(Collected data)
#####

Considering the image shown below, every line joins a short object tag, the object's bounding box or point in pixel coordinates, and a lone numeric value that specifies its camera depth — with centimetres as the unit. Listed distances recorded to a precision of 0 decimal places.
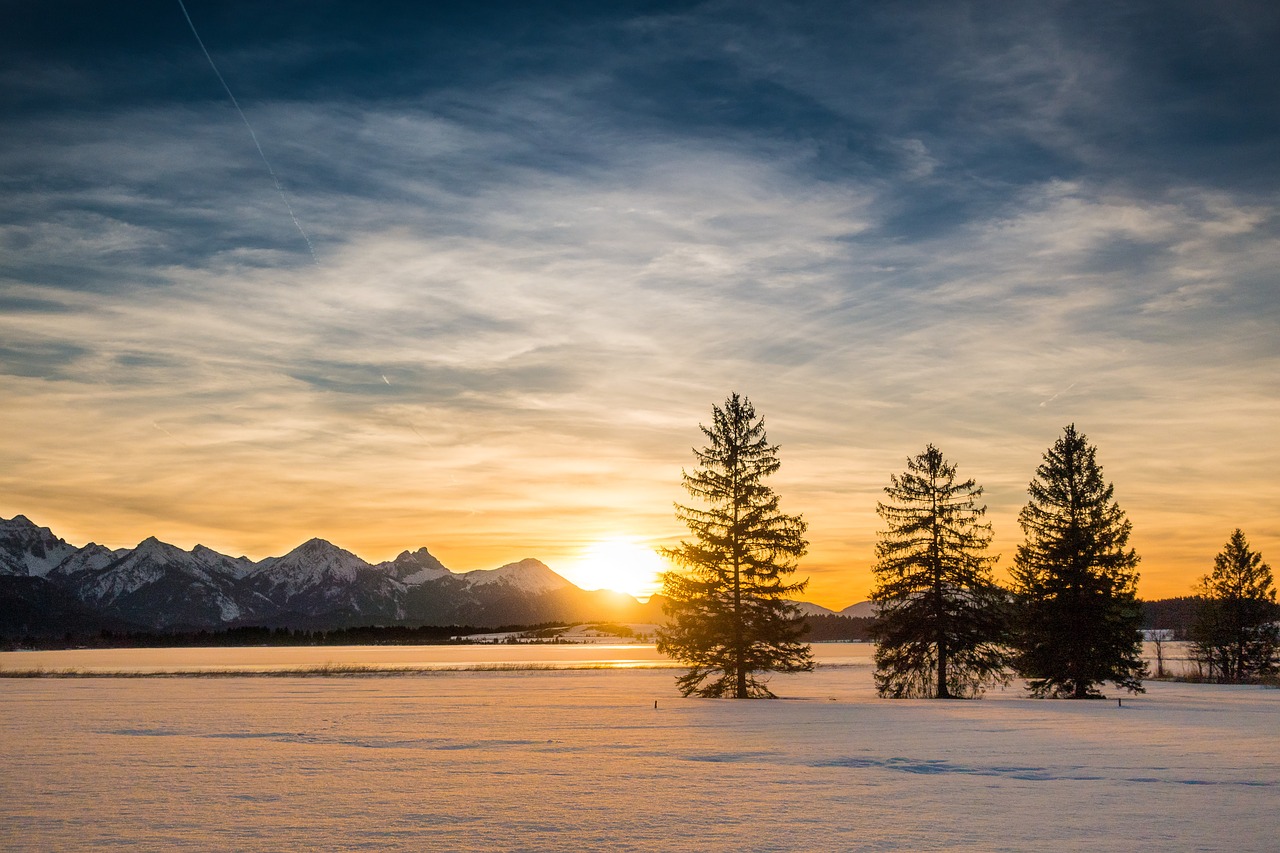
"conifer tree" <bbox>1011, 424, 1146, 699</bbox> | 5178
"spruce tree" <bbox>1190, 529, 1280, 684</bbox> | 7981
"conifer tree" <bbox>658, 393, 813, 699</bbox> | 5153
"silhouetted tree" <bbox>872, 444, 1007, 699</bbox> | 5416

#####

• **Required action**
Print all of the records shown above exactly, leaving out each picture.

• **Answer to the problem**
Considering the image shown below, every line joins a short object tag, the object's bounding box or point in pixel coordinates, and a lone numeric value that specifies its camera depth — with centimetres as the unit. Listed distances recorded to a precision of 0 decimal places.
"conifer tree" <bbox>1011, 424, 1146, 699</bbox> | 5178
"spruce tree" <bbox>1190, 529, 1280, 684</bbox> | 7981
"conifer tree" <bbox>658, 393, 813, 699</bbox> | 5153
"silhouetted tree" <bbox>872, 444, 1007, 699</bbox> | 5416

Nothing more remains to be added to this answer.